The Taste of Success [U.S.-Latin Trade magazine]
by Hope Katz Gibbs
U.S.-Latin Trade magazine
THE MANAGEMENT AT FRUITSTIX could see it so clearly: frozen strawberry fruit bars dripping down the chins of Mexican children. Lots of Mexican children.
That was the dream, at least, when in 1992 sales and marketing director Ray Amicone got a call from a Mexican distributor who wanted to sell the frozen fruit treats to supermarkets and retail outlets in Mexico City. Two years later, FruitStix are stocked in about 100 retail outlets south of the border. But there have been a few kinks to smooth out along the way.
It was early in 1993 when Amicone faced one of the biggest obstacles. He was touring Mexican retail outlets during one of his bi-annual visits and, as usual, he purchased a box of FruitStix. He opened one of the ruby-red frozen fruit treats only to find it had melted and then refrozen.
“In Mexico the power goes off for a while and the product will start to melt,” he says. “When the electricity comes back on the fruit bars refreeze, but they are deformed. When customers buy them and find they are all dilapidated, they probably won’t purchase them again.”
Although Amicone could do nothing about perfecting the electrical system in Mexico, he could do something about educating the wholesalers and retailers on how to stock his product.
A MATTER OF MARKETS
With so many potential problems, why would an American company even try to sell fruit bars in Mexico? Because the American market is saturated, says Amicone.
“The ice cream novelty business in the U.S. is now dominated by two huge conglomerates, Unilever and Nestle,” says Amicone. “It has become more difficult for small companies like us with quality products to do business in the United States.”
In the last two years, Unilever (which owns Good Humor, Breyers and Klondike) and Nestle (which acquired marketing rights to Disney brand frozen treats) have also bought up smaller companies and now control 31 % of the US$1.5 billion U.S. market.

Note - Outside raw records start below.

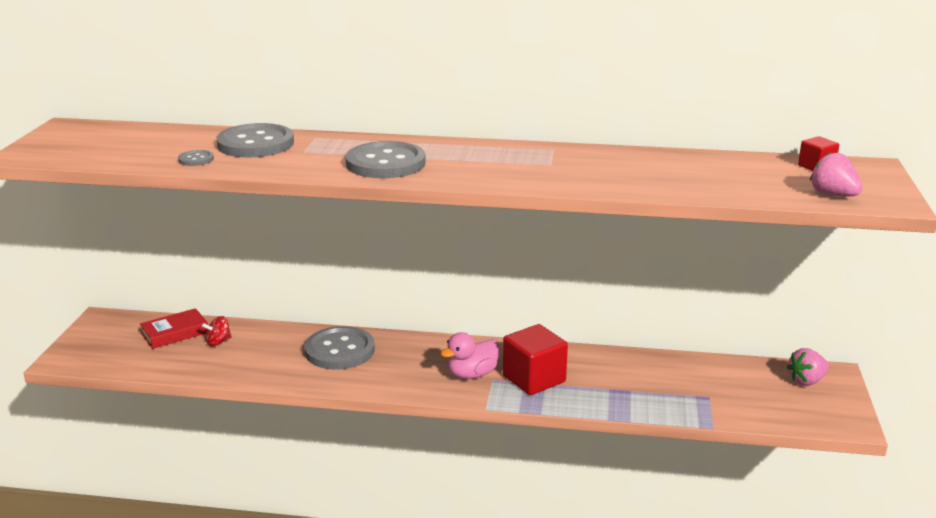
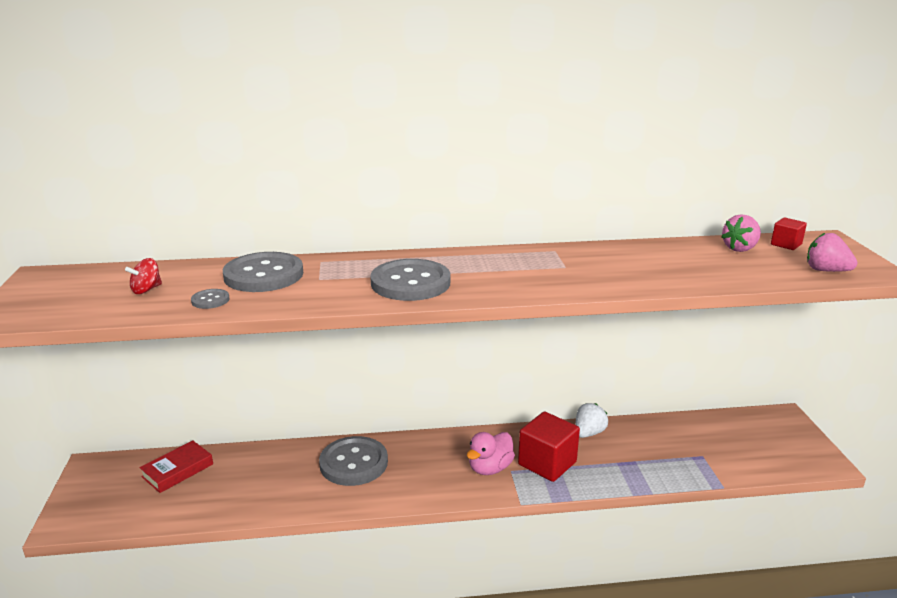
camera: 15 degrees left, 0 degrees up
red spinning top [202,316,232,346] -> red spinning top moved to [125,258,162,294]
pink strawberry [787,348,829,386] -> pink strawberry moved to [722,214,761,252]
none -> white strawberry [575,403,608,438]

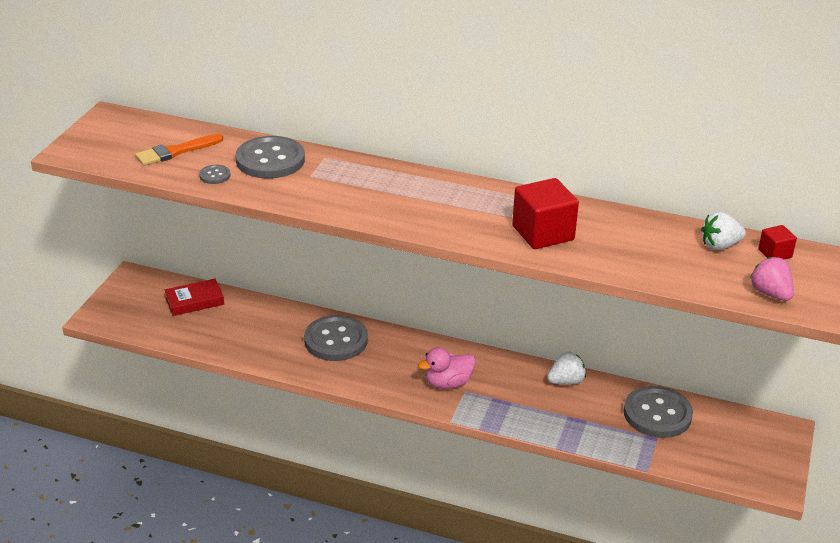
camera: 25 degrees right, 10 degrees up
red spinning top [125,258,162,294] -> orange brush [135,134,223,166]
grey button [370,259,450,301] -> grey button moved to [624,386,693,438]
red cube [518,412,580,482] -> red cube moved to [512,178,579,249]
pink strawberry [722,214,761,252] -> white strawberry [701,212,746,250]

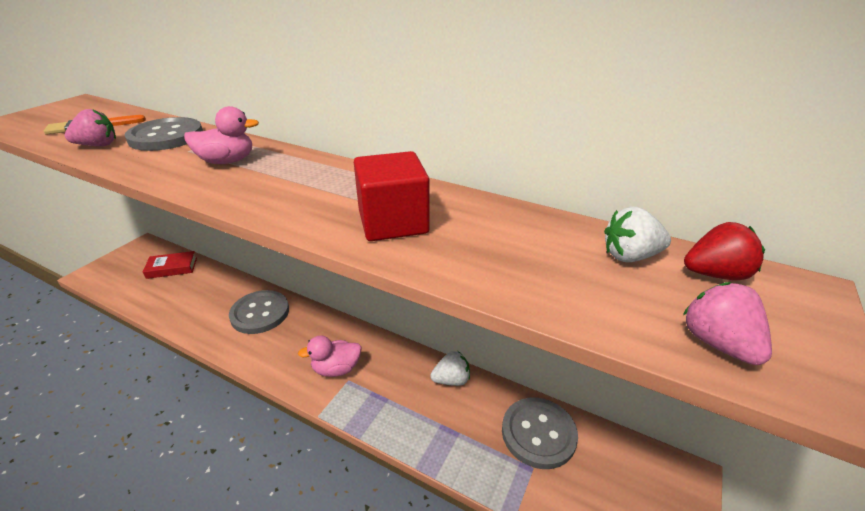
camera: 10 degrees right, 0 degrees up
grey button [199,165,231,184] -> pink strawberry [65,109,116,146]
red cube [758,225,797,259] -> red strawberry [684,222,765,280]
none -> pink duck [184,106,259,164]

So, five years ago, FruitStix decided to look overseas for export opportunities. In 1989 it began shipping to Japan, where frozen treats on a stick was not common. Now FruitStix ships $400,000 of fruit bars to Tokyo yearly.
The decision to export to Mexico was the result of a call from the Mexican distribution company Servicios Integrales de Refrigeracion, which wanted to get into the frozen treat business. The company chairman discovered FruitStix from a U.S. Department of Commerce listing of U.S. exporters.
Aurrerd, a large supermarket chain in Mexico City, started carrying FruitStix in 1993. Until now, however, sales haven’t been great, says Amicone. The problem: Individual, 4-ounce FruitStix bars are too big for the Mexican children to consume. “We need to accommodate the consumer who is buying for a large family.”
Amicone and the company’s majority shareholder, William J. McKinley, went to work on developing a smaller bar. This summer, FruitStix launched its 1.75-ounce fruit bar in Mexico City, and Amicone hopes to gross $250,000 from that country alone. (Last year, exports to Mexico brought in $130,000 of the company’s gross sales of $5 million.)
This month, Amicone is taking his FruitStix on the road to Mexico again—this time to the U.S. Dept. of Agriculture-sponsored AGXPORT Trade Show. “We are hoping to establish more leads for retailers and distributors in Mexico.”
The San Diego-based Padilla family established FruitStix in 1977. The fruit bars had the same name. McKinley, a Santa Barbara businessman, approached them in 1985. He wanted to buy the firm. The Padilla’s agreed.
It was a good buy, says Amicone, who joined the company after a long stint with competitor Frozfruit. “We offer consumers a quality product and quality service. Whether we’re in Mexico or Kuwait, it’s the same. I always say: One bite says it all. If people taste FruitStix, they’ll keep on buying it.”
The product currently comes in a variety of flavors including strawberry, lemon, tutti-frutti, and lime. Other choices include fudgestix, and fudgestix light. Production, which is 65,000 bars per day, is scheduled to double by 1995.
Now, FruitStix is negotiating with a Canadian company for distribution throughout Latin America. “This company has retail franchise outlets in Costa Rica, Mexico, Ecuador, Venezuela, Chile, Colombia, Guatemala, Nicaragua, El Salvador, Honduras, Panama and Belize,” says Amicone. “I don’t think we’ll sell a whole lot of bars in Nicaragua, but I am investigating all options for future growth.”